Gilenya can reduce number of inflammatory cells that get into brain
Gilenya is an approved oral therapy that helps to block the activity of a protein called S1P receptor. This protein is expressed by several types of inflammatory immune cells, and it’s been established that Gilenya and other S1P modulators can reduce the number of inflammatory cells that get into the brain to cause MS-driving damage.
While reducing inflammation is thought to be Gilenya’s main mechanism of action, the S1P receptor protein is also found in several types of cells in the brain, including astrocytes — star-shaped brain cells that normally support nerve function, but also may play a role in driving MS. Notably, animal studies have suggested Gilenya’s efficacy is also associated with its ability to block the S1P receptor on astrocytes.
Now, researchers at Sanford Burnham Prebys and colleagues have conducted a series of experiments to further characterize the effects of Gilenya on astrocytes.
Augmenting brain B12 with [Gilenya] or potentially related molecules could enhance both current and future MS therapies.
The researchers found Gilenya treatment led to an increase in levels of CD320 in astrocytes. CD320 is a receptor protein that’s used to bring vitamin B12, an essential nutrient, inside the cell where it can be used.
The B12 vitamin specifically binds to a “chaperone” protein called TCN2, and then CD320 moves the B12-TCN2 complex into the cell.

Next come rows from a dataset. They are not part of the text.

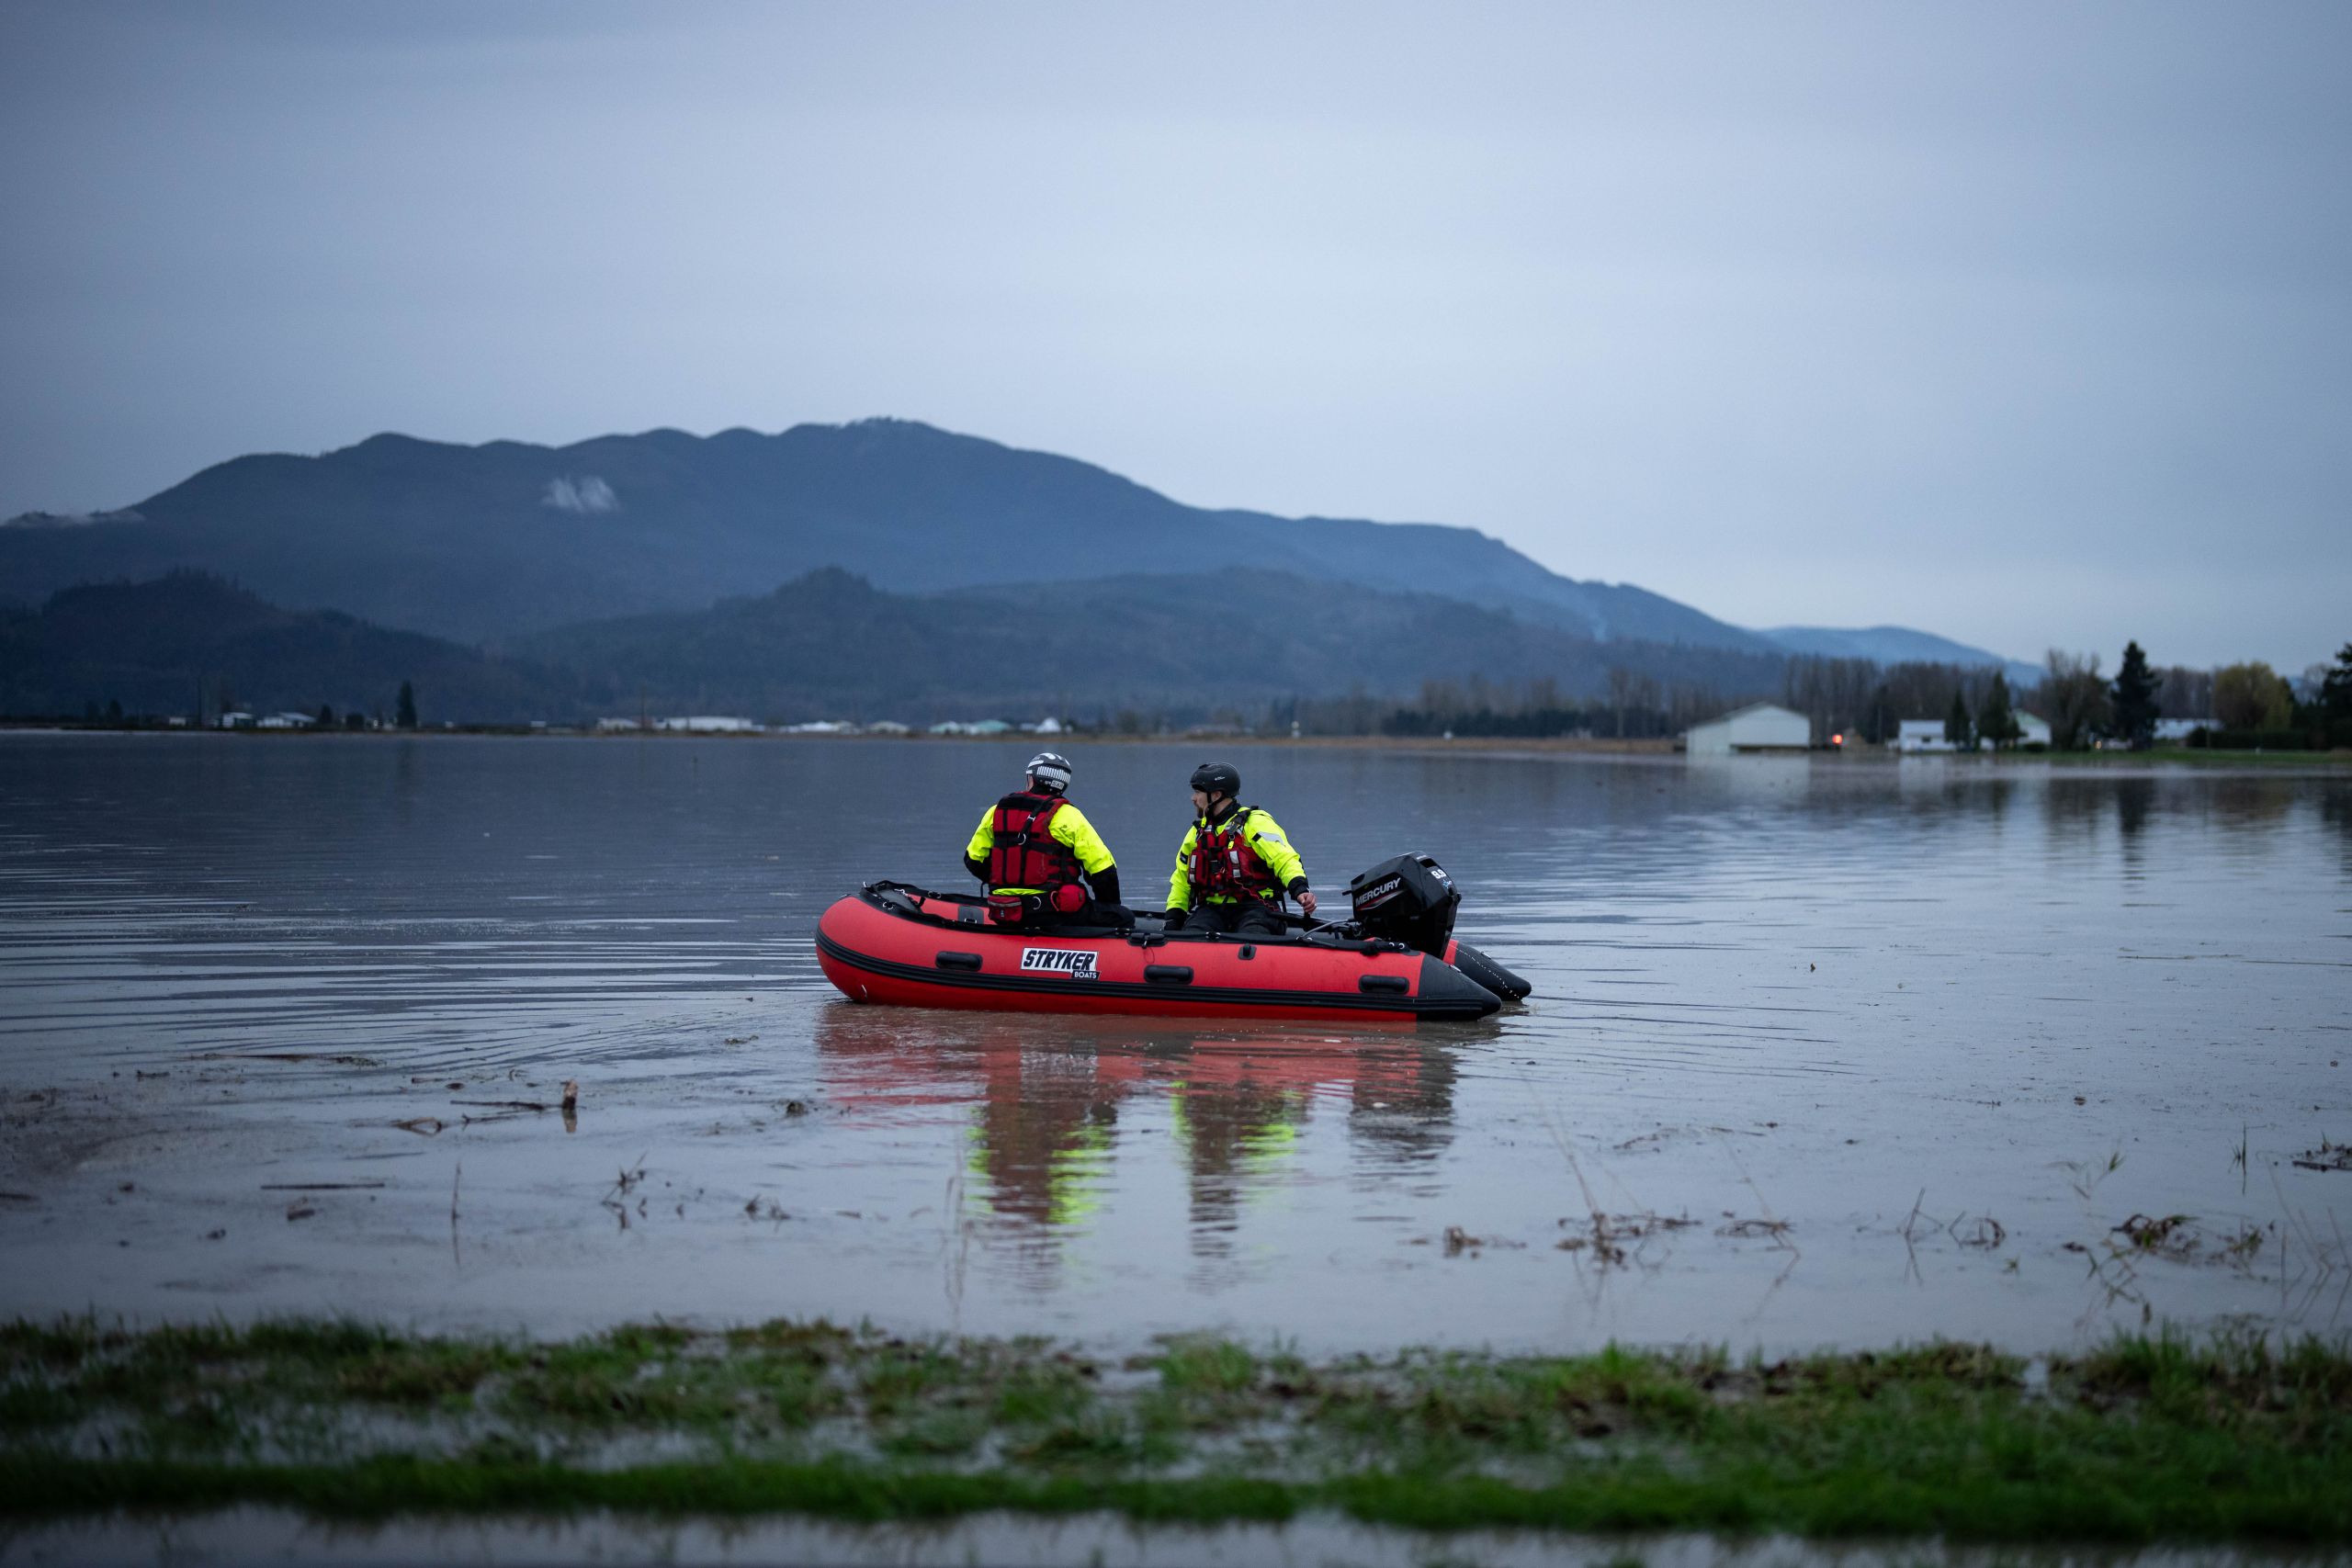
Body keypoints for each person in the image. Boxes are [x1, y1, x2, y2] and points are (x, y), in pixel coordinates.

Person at [964, 751, 1123, 924]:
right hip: (1052, 913)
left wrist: (1006, 881)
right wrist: (1111, 908)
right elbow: (1103, 871)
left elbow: (973, 860)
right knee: (1123, 917)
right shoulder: (1068, 815)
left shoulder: (996, 811)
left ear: (1032, 779)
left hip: (1005, 910)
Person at [1162, 761, 1316, 935]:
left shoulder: (1255, 822)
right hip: (1212, 910)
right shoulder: (1196, 833)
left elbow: (1284, 859)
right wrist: (1173, 919)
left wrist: (1300, 889)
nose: (1193, 798)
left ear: (1216, 795)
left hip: (1257, 908)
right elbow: (1181, 881)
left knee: (1253, 933)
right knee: (1194, 934)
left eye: (1198, 792)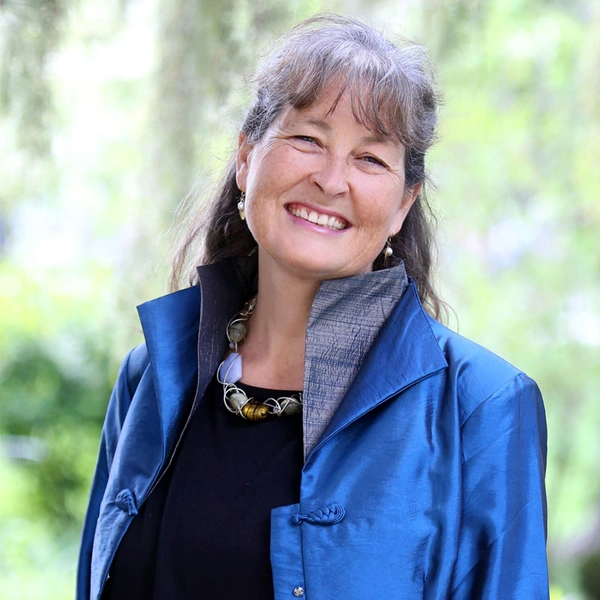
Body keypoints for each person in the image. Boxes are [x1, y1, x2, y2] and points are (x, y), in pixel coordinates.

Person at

Working in a mouse model of MS, the researchers showed Gilenya became much less effective when the mice were fed a diet lacking B12 or when they were engineered to lack the CD320 protein. Mice lacking B12 or CD320 also had more severe disease, and analyses of brain tissue from people with MS indicated that CD320 levels were reduced in areas of disease-related damage.
Collectively, these findings imply a connection between the efficacy of Gilenya and the molecular machinery that transports B12 into brain cells. In further experiments, the researchers found Gilenya is able to stick to the chaperone protein TCN2, and this led to increased activity of the CD320 transport system bringing TCN2 into cells.
B12 supplementation may increase benefits of Gilenya
In short, the data from this study suggest Gilenya can hitch a ride into the brain on the same molecular machinery that usually brings B12 into cells, and that B12 supplementation may increase the benefits of Gilenya treatment.
This finding adds to growing evidence that Gilenya may have direct effects on brain cells that contribute to its efficacy in MS, the researchers said. They highlighted a need for further studies to verify this idea and see if other S1P receptor modulators have similar properties.
Of note, B12 deficiency is known to cause a syndrome characterized by neurological symptoms similar to what’s typically seen in people with MS. The discovery of this molecular pathway may provide insight into why this is the case.
“The shared molecular binding of the brain’s vitamin B12 carrier protein, known as transcobalamin 2 or TCN2, with the FDA-approved MS drug [Gilenya] provides a mechanistic link between B12 signaling and MS,” Chun said.